C’est un roman intéressant quoiqu’un peu prévisible. C’est son atmosphère qui prend le pas sur le récit. Voyons un peu le tableau : après une longue absence …disons forcée… une femme rentre chez elle, dans une maison isolée entourée d’une forêt dense. Heureuse de retrouver sa tranquillité loin du monde, la femme s’aperçoit rapidement que quelque chose ne va pas.

Et ça empire de jour en jour : des objets déplacés, un frigo qui se remplit comme par enchantement, une mystérieuse valise qui fait son apparition dans sa chambre, emplie de vêtements qui ne lui appartiennent pas. Devient-elle folle ? Que faire ? Enquêter, chercher ? Faire preuve de résilience ?  *Qu’ai-je donc à redouter d’une valise enfermée dans un placard ? Qu’elle me saute à la gorge au milieu de la nuit ? Convaincue par ma propre bêtise, je décide de réintégrer mon espace et de faire fi de mes angoisses d’hier. *

Quant à savoir ce qui arrive réellement à cette femme, le lecteur/lectrice en développera une idée rapidement. Mais l’atmosphère du roman et l’occupation de la femme m’ont entraîné sur une fausse piste et ce qui me restait pour comprendre relevait d’une vague intuition. En fait j’ai jonglé entre le thème classique de l’auteure qui confond la réalité avec la trame de son roman et le thème de la maladie mentale ou quelque amalgame d’autres possibilités. Ce sera au lecteur et à la lectrice de le découvrir mais il devrait y arriver avant la conclusion.

Ce n’est pas vraiment un roman qui tranche par son originalité. Je crois toutefois qu’au-delà de l’intrigue, l’auteur a su imprégner à son roman une ambiance qui prend un peu à la gorge. : *J’avance dans la maison comme en terre inconnue, craignant la rencontre, redoutant le changement…Au comble de l’angoisse, je n’ose approcher de la porte de mon bureau que je trouve entr’ouverte. À l’intérieur, le désordre absolu…seule ma précieuse machine à écrire semble avoir échappé au chaos. * (Extrait)
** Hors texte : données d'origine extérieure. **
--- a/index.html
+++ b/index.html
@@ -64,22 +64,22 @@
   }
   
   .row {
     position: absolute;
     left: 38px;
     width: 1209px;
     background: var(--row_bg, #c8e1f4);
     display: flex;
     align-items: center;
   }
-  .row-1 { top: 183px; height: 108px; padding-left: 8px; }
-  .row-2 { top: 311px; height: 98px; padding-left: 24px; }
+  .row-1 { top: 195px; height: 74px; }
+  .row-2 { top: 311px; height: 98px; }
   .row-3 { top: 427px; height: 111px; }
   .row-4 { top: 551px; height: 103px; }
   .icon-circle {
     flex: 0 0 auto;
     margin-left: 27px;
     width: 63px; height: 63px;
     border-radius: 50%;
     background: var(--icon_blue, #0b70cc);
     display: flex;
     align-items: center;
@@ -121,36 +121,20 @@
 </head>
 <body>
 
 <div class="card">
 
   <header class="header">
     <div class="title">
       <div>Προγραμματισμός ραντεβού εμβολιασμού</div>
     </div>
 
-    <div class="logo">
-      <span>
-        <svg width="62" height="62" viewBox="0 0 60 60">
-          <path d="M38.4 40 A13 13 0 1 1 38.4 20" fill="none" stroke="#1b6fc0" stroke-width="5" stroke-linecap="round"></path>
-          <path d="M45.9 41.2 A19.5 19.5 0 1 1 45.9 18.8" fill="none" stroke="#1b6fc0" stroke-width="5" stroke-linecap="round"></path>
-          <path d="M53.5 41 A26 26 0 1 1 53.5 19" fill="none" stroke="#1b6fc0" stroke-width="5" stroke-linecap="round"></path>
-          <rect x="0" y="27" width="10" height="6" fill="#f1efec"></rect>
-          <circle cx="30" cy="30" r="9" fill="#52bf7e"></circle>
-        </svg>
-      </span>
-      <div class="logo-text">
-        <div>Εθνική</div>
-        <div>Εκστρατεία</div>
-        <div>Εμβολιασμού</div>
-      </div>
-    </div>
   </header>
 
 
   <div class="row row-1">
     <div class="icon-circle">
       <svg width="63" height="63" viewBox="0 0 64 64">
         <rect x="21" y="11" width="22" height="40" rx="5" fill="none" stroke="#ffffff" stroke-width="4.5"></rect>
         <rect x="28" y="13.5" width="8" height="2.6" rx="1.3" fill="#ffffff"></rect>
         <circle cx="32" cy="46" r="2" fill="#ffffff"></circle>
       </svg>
Je n’ai pas vraiment été impressionné par la finale que j’ai trouvé abrupte et pas très détaillée, et qui s’est déroulée à peu près comme je me l’étais imaginé en cours de récit. Beaucoup de lecteurs et de lectrices sont sensibles à l’atmosphère qui se dégage d’une histoire. Il faut prendre ce livre pour ce qu’il est : un roman d’atmosphère, un huis-clos comportant beaucoup d’éléments classiques dont beaucoup font encore leur petit effet : maison isolée, peu ou pas de figurants et une impression qu’il y a dans la trame un petit quelque chose de surnaturel.
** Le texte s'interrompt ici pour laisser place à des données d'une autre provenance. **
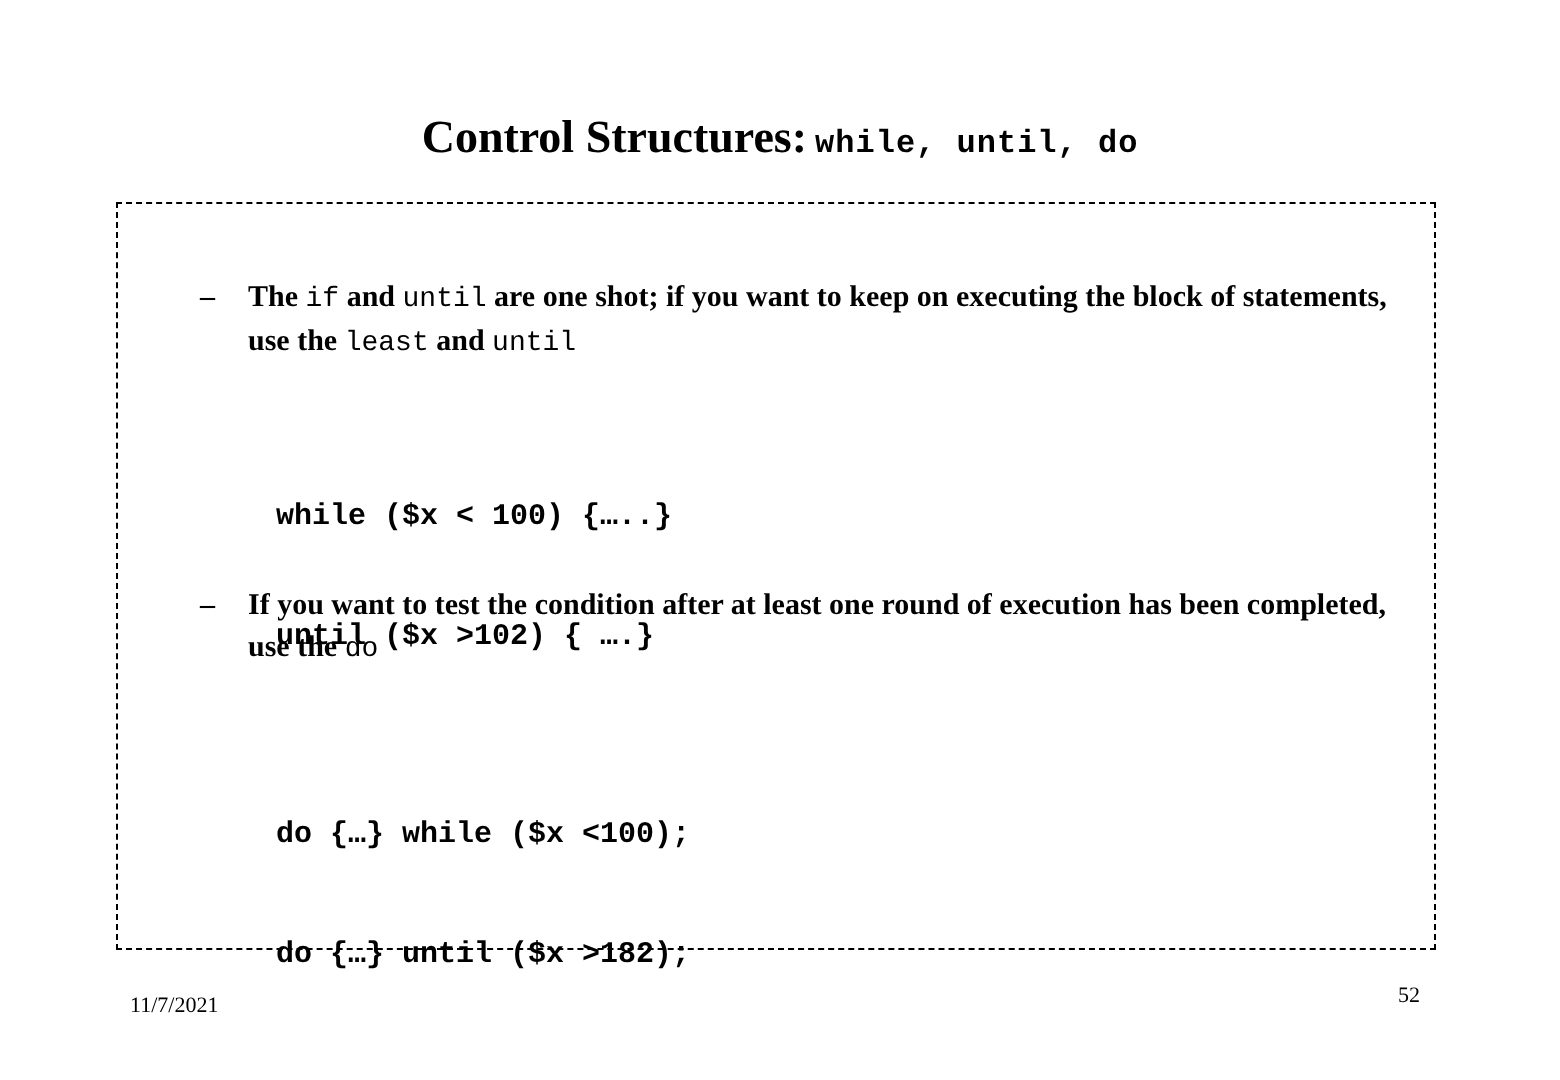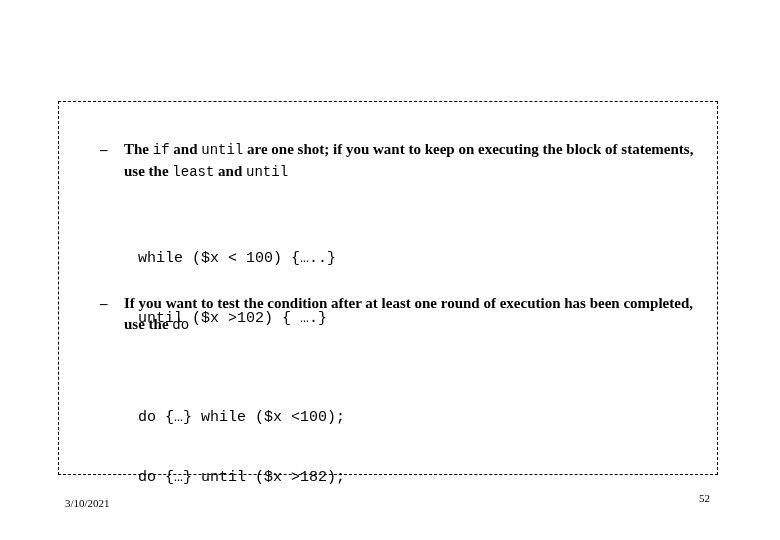--- a/index.html
+++ b/index.html
@@ -84,21 +84,21 @@
 
   #bullet-1 { left: 100px; top: 139px; width: 612px; }
   #bullet-2 { left: 100px; top: 293px; width: 600px; }
 
   
   .code-block {
     position: absolute;
     left: 138px;
     font-family: "Liberation Mono", "DejaVu Sans Mono", monospace;
     font-size: 15px;
-    font-weight: normal;
+    font-weight: bold;
     white-space: pre;
   }
   .code-line {
     line-height: 26px;
     white-space: pre;
   }
   #code-block-1 { top: 212px; }
   #code-block-2 { top: 371px; }
 
   
@@ -117,20 +117,23 @@
     text-align: right;
     font-family: "Liberation Serif", "DejaVu Serif", serif;
     font-size: 11px;
   }
 </style>
 </head>
 <body>
 
 <div id="slide">
 
+  <div id="slide-title">
+    <span class="title-main">Control Structures:</span><span class="title-code">while, until, do</span>
+  </div>
 
   <div id="content-frame"></div>
 
   <div class="bullet" id="bullet-1">
     <span class="bullet-marker">–</span>
     <span class="bullet-text" id="bullet-1-text"><span>The </span><span class="mono-inline">if</span><span> and </span><span class="mono-inline">until</span><span> are one shot; if you want to keep on executing the block of statements, use the </span><span class="mono-inline">least</span><span> and </span><span class="mono-inline">until</span></span>
   </div>
 
   <div class="code-block" id="code-block-1">
     <div class="code-line">while ($x &lt; 100) {…..}</div>
@@ -140,16 +143,16 @@
   <div class="bullet" id="bullet-2">
     <span class="bullet-marker">–</span>
     <span class="bullet-text" id="bullet-2-text"><span>If you want to test the condition after at least one round of execution has been completed, use the </span><span class="mono-inline">do</span></span>
   </div>
 
   <div class="code-block" id="code-block-2">
     <div class="code-line">do {…} while ($x &lt;100);</div>
     <div class="code-line">do {…} until ($x &gt;182);</div>
   </div>
 
-  <div id="footer-date">3/10/2021</div>
+  <div id="footer-date">11/7/2021</div>
   <div id="footer-page">52</div>
 
 </div>
 
 </body></html>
Ce dernier élément ne s’applique pas au roman mais je l’ai quand même considéré, le temps de quelque page. Pour le reste, je dirai que le livre se lit vite et bien, la plume est claire et fluide. C’est bien écrit. J’aurais aimé que l’impression de *déjà vu* s’estompe en cours de lecture, mais ce ne fut pas le cas. À lire tout de même, surtout si vous aimez plonger dans les méandres d’un esprit perturbé…
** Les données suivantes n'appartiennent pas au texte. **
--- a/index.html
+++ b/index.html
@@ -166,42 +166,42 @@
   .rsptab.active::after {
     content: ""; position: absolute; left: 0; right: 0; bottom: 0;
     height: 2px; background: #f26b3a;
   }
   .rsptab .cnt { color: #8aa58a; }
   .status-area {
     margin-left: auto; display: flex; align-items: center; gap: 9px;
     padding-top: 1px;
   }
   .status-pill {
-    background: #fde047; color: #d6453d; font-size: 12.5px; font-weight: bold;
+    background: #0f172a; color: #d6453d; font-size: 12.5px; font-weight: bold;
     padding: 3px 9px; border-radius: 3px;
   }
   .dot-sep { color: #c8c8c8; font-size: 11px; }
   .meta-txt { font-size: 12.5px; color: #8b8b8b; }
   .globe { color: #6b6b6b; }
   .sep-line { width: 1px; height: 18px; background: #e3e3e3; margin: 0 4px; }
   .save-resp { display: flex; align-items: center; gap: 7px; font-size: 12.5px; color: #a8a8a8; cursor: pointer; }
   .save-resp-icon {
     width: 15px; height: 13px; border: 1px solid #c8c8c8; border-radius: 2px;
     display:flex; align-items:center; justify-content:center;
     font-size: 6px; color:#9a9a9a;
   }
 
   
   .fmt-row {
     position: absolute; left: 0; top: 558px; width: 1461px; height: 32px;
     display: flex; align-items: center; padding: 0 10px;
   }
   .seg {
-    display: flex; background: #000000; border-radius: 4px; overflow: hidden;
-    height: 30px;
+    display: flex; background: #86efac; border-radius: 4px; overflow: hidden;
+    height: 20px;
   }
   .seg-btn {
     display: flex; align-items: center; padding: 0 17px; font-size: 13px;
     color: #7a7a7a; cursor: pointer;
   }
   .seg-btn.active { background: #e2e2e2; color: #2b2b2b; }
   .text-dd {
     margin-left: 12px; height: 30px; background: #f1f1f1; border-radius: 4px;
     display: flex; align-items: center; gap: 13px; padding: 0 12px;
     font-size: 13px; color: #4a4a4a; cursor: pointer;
Suggestion de lecture : CYANURE, de Camilla Läckberg

Né en 1975 à Troyes, dans l’Aube, Johann Étienne écrit depuis l’âge de seize ans. Passionné d’Histoire et d’actualité, il se sert des réalités qui nous entourent pour élaborer intrigues et personnages au profit de romans de fiction policière. Il est l’auteur de trois précédents thrillers, Le Théorème de Roar-chack, Prophétie et La Colonie; puis d’un roman court intitulé Le Plan, tous parus chez Ex æquo.
Les résidents est son cinquième roman.